Sleeping in a Parking Garage is Not Ideal

So I went downtown earlier this week to meet up with a friend and former coworker who I haven’t spoken to in years. We had a great time catching up at this bar La Cita, next door to Grand Central Market in DTLA.

I parked in the structure adjoining the Market. On my way up the ramp I glanced at the parking info sign, saw that the lot closed at ten, but kept going because it also seemed to indicate that cars would be able to leave after then. I got my ticket and parked. I went next door. I had a beer.

It’s now around 10:30, and I’m headed back to the garage. But the metal gates are down over the ramp. The door I exited from is locked. I figured there had to be another exit around the corner, otherwise why would that sign say that I could get my car out? I walked around the corner and down the block, and found the other exit.


It too had its metal gate down. The door was locked. Slowly beginning to panic, I walked around the block again, back to the first gate, thinking about how I’d have to Lyft home, get up at like six the next morning, and Lyft back to pick up my car before the traffic hit. I got back to the first gate and noticed a smaller sign I hadn’t seen before, with an after-hours access number on it.

The number was disconnected. I tried twice.

Now I’m really freaked out. Three people are talking on the sidewalk next to me, one of them walks over to the locked door and pops it open to let his two friends in. We lock eyes, he motions me over, and says to me if you pay your ticket — you do have your ticket, right? Good. If you pay your ticket at the machine, the gate will automatically open when you get there. No worries, have a great night.

I don’t know who this dude is, but he seemed authoritative. I walked into the garage, I paid my ticket, I got in my car, I drove down the ramp, and I waited behind a SUV paying his ticket at the gate. He does, the arm goes up, he drives through, he pauses, the big metal gate rolls up, he drives out. Easy.

I figure I can just follow him out, that the gate will stay open for me. I pulled up to the arm, I put my ticket in, it lifts, I start driving forward, the big metal gate comes down quickly, I stop and say a bad word, the arm comes down behind me, blocking me into a space not much longer than my car, hemmed in on the left and right by high metal-lined curbs. I am now more stuck than I was before. I said at least one other bad word.
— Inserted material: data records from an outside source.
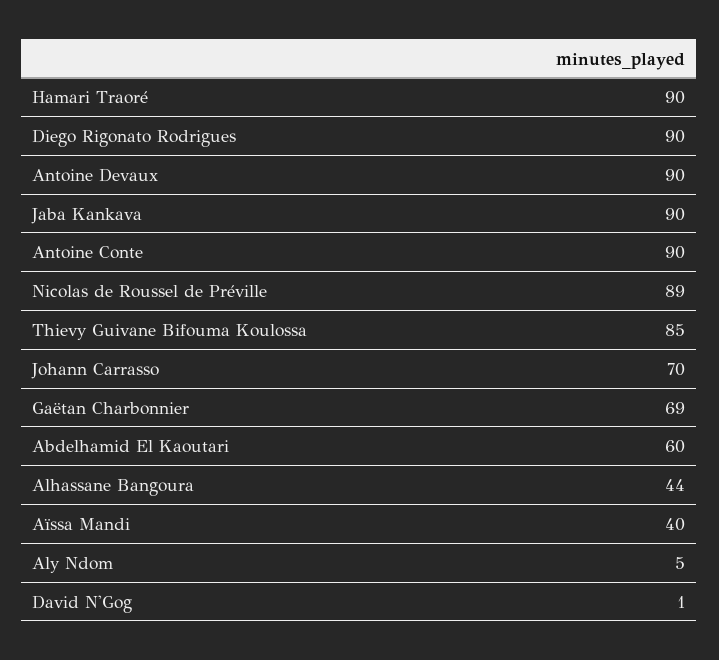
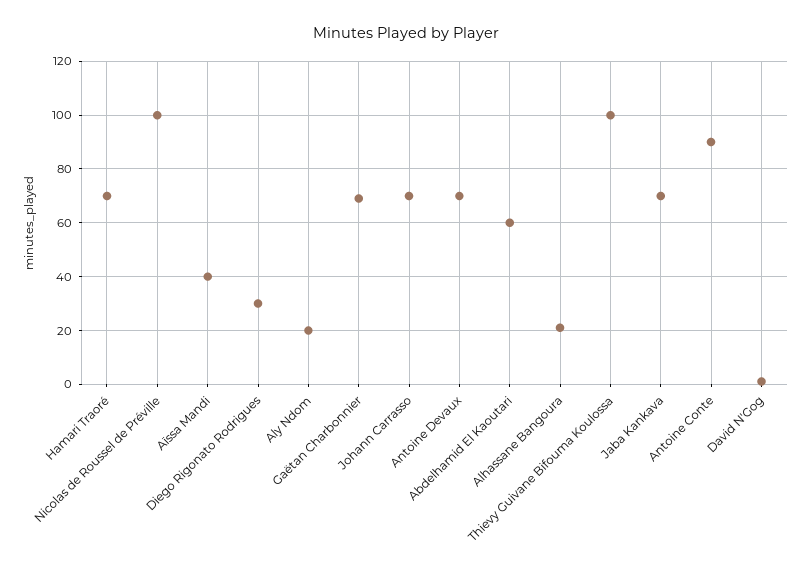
Hamari Traoré: 90 -> 70
Diego Rigonato Rodrigues: 90 -> 30
Antoine Devaux: 90 -> 70
Jaba Kankava: 90 -> 70
Nicolas de Roussel de Préville: 89 -> 100
Thievy Guivane Bifouma Koulossa: 85 -> 100
Alhassane Bangoura: 44 -> 20
Aly Ndom: 5 -> 20

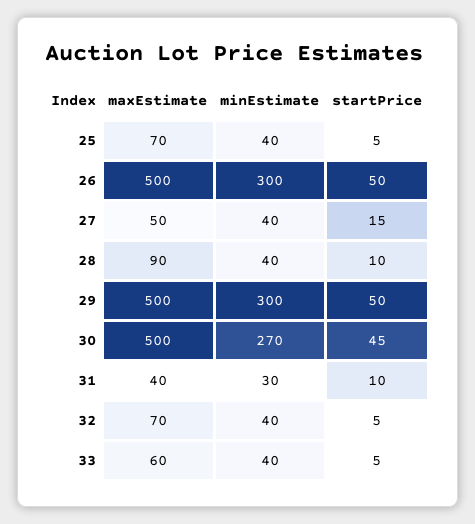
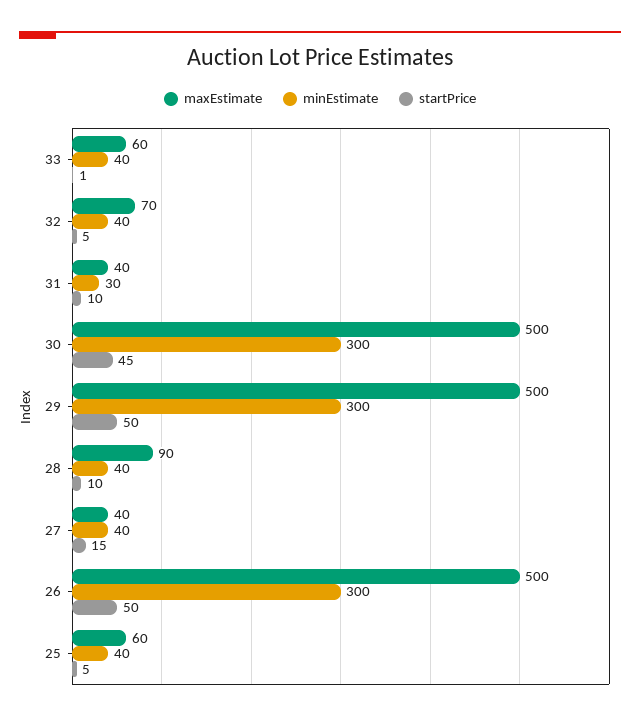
maxEstimate, 25: 70 -> 60
maxEstimate, 27: 50 -> 40
minEstimate, 30: 270 -> 300
startPrice, 33: 5 -> 1

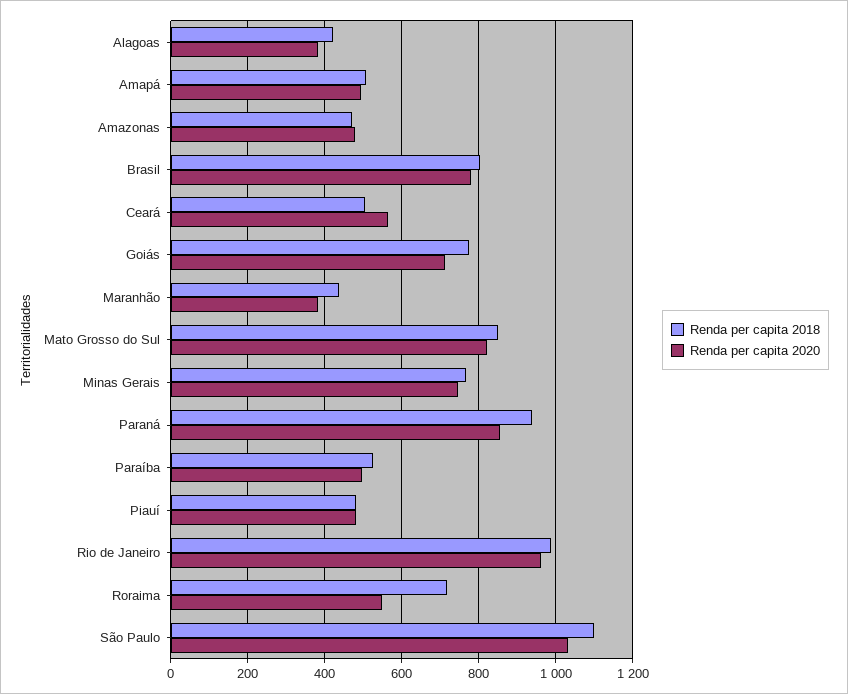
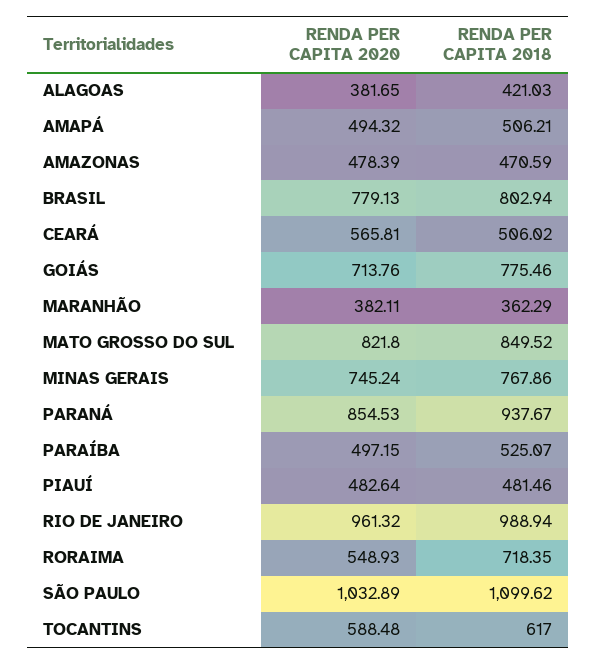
Renda per capita 2018, Maranhão: 440 -> 362.29
Renda per capita 2020, TOCANTINS: none -> 588.48
Renda per capita 2018, TOCANTINS: none -> 617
So I got out of my car and started looking around. I can’t see a switch for the door. I waved my hand in front of the sensor that I thought might trigger it. Nothing. I got back in my car and rolled it back a foot and forward a foot to try to get the sensor to go off. Again, nothing.

Now I’m thinking through the scene. I’m stuck blocking a lane of traffic in a parking garage in Downtown Los Angeles. It’s eleven at night and no one is here. I can’t get out of the garage on foot, I’ve been locked in. I am going to have to sleep in my car, parked on the exit ramp of a garage. This is not ideal.


Suddenly, a wild Toyota appeared. This dude stopped behind me, asked if I need help, and jumped out of his car like he knew what he was doing. He walked over to the other exit lane and flipped the switch for its metal gate. Perfect, now my car is still stuck, but the other lane is free! He shrugged. He must have been followed by a security guard, who rode up on a little golf cart, gave us both you’re idiots looks, walked up to the gate, and flipped the switch right next to it that we both missed.

And that’s the story of how I didn’t get stuck anywhere and had a nice night.